DETROIT, Dec. 24, 2013 /PRNewswire/ -- Following two days of intense negotiations with a federal mediator, the City and the banks that underwrote a controversial pension funding plan have agreed to further reduce the termination amount to $165 million.
The agreement, which must still be approved by federal bankruptcy Judge Steven Rhodes, would remove a major hurdle to Detroit's continued restructuring and turnaround efforts. The deal on the pension funding instruments will free up the City's casino revenue — about $15 million a month — to be used on rebuilding and improving basic services for its 700,000 residents and it closes the chapter on a financial deal that helped drive the city to insolvency.
"This is an important development for the City and its residents because it means we can start moving forward on implementing needed investments in public safety and services," Emergency Manager Kevyn Orr said. "This agreement represents a significant reduction from the original deal struck with the banks.
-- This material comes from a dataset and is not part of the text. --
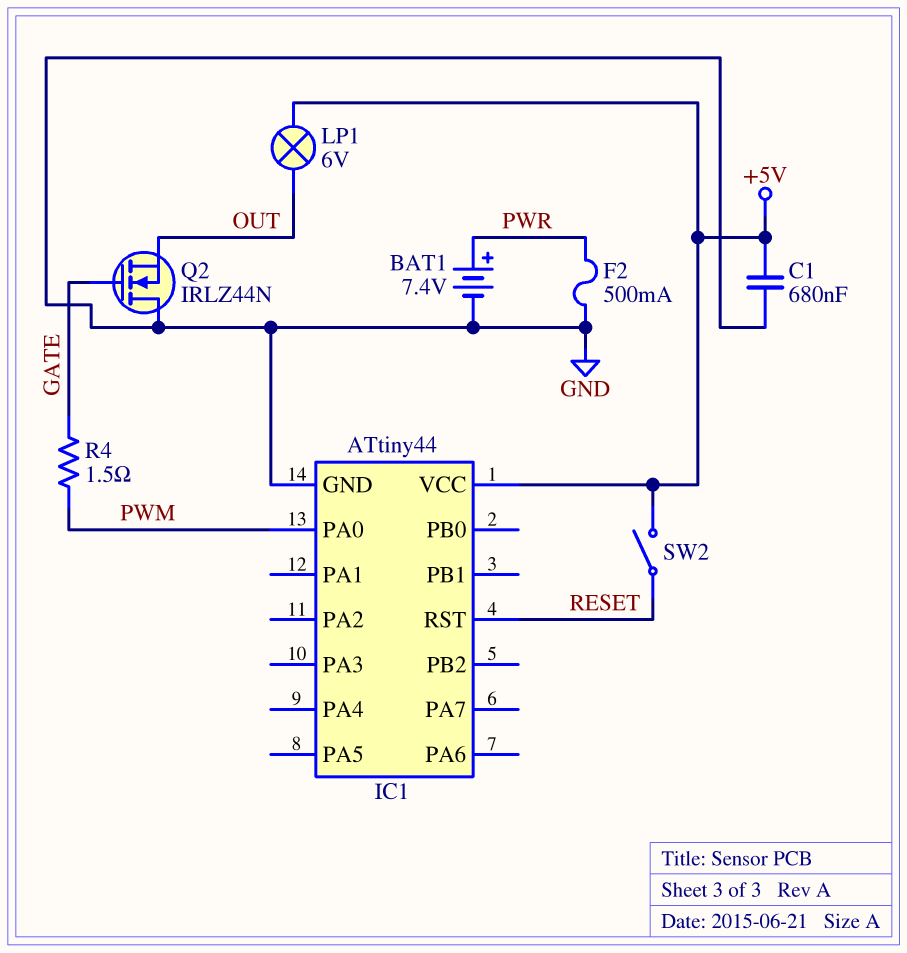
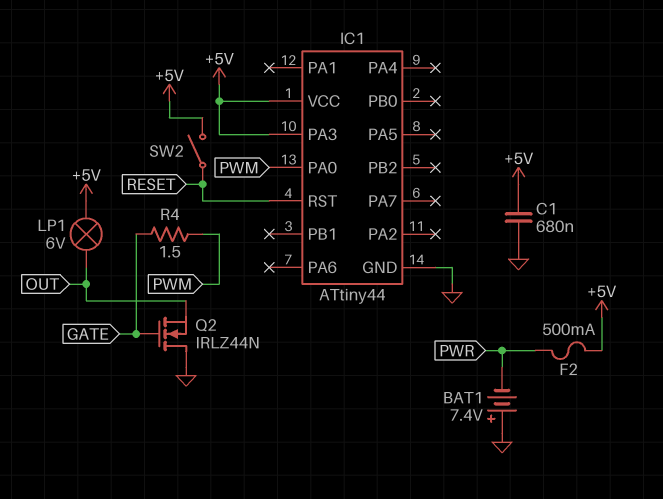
BAT1: 7.4V (plus PWR, minus GND) -> 7.4V (plus GND, minus PWR)
F2: 500mA (GND, PWR) -> 500mA (+5V, PWR)
IC1 pin PA3: none -> +5V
The banks and the City, through mediation, and with the mediator's recommendation, have accepted the reduction in terms."
Originally, the banks — Bank of America Merrill Lynch and UBS — had agreed to terminate the City's debt on the pension deals for $230 million, which represented approximately a 25-percent reduction from the $293.3 million the City owed on the secured debt. Today's deal put the savings to the city at $128 million, or 43 percent of the original amount owed.
To pay the banks, the City has secured $350 million in post-petition financing loan through Barclays. As a result of the mediation deal today, the City has agreed to lower the post-petition financing loan to $285 million: $165 million to the termination amount to the banks and $120 million cash to the City to fund immediate improvements to basic city services.
The termination agreement and the revised post-petition financing loan must be approved by Judge Rhodes at a hearing scheduled for Jan. 3, 2014.
Chief U.S. District Judge Gerald Rosen led the mediation negotiation here Monday and today.